But what's an architect to call a new, highly parallel design? "RISC" these days means 1980s stuff. "Superscalar" has similarly been beaten into the ground: It implies four or five execution units, a huge overhead in scheduling hardware and low clock frequencies. "VLIW," despite its technical accuracy for many new designs, carries a baggage of inflated claims, unprogrammability and market doom.

So it's not surprising that every new processor idea is gift-wrapped, free, in its own little vocabulary. No one wants their creative, if largely derivative, architecture to be burdened with the shortcomings of its predecessors.

This trend has obscured the close family resemblance among many processors, whether aimed at the X86, communications or signal-processing markets. They are all joined in one key idea that has been around in silicon design circles for generations.
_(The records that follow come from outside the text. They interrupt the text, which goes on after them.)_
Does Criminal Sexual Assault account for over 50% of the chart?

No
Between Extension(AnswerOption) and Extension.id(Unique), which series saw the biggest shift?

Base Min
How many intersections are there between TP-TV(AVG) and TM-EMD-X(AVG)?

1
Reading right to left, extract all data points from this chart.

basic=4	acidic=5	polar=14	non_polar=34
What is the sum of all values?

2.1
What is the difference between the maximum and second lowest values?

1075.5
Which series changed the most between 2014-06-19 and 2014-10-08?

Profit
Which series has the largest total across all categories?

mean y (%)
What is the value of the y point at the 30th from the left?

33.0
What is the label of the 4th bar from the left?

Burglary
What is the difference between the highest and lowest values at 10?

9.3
Any computable problem can be broken down into a network of tasks connected by data flows. The topology of this network is all-important. In the ideal case, all the tasks are completely independent, and all could be executed in parallel. In the worst case, all of the tasks must be executed in sequence.

Unfortunately, except in some deeply embedded and well-characterized problems, little is known about this network. It may change from instance to instance, or from minute to minute.

But the job of the designer is to create a network of processing elements and control elements that achieves a particular cost/performance ratio, however cost and performance are measured for the application. Obviously you can get very short latency by providing one processing element for each independent task in the network. Obviously that costs a lot of silicon. Conversely, you can save a lot of silicon by designing a single, highly flexible processing element and reusing it for every task. The blizzard of "new" architectures we are seeing just expresses architects' uncertainty about the problem network, and their differing choices in cost/performance points.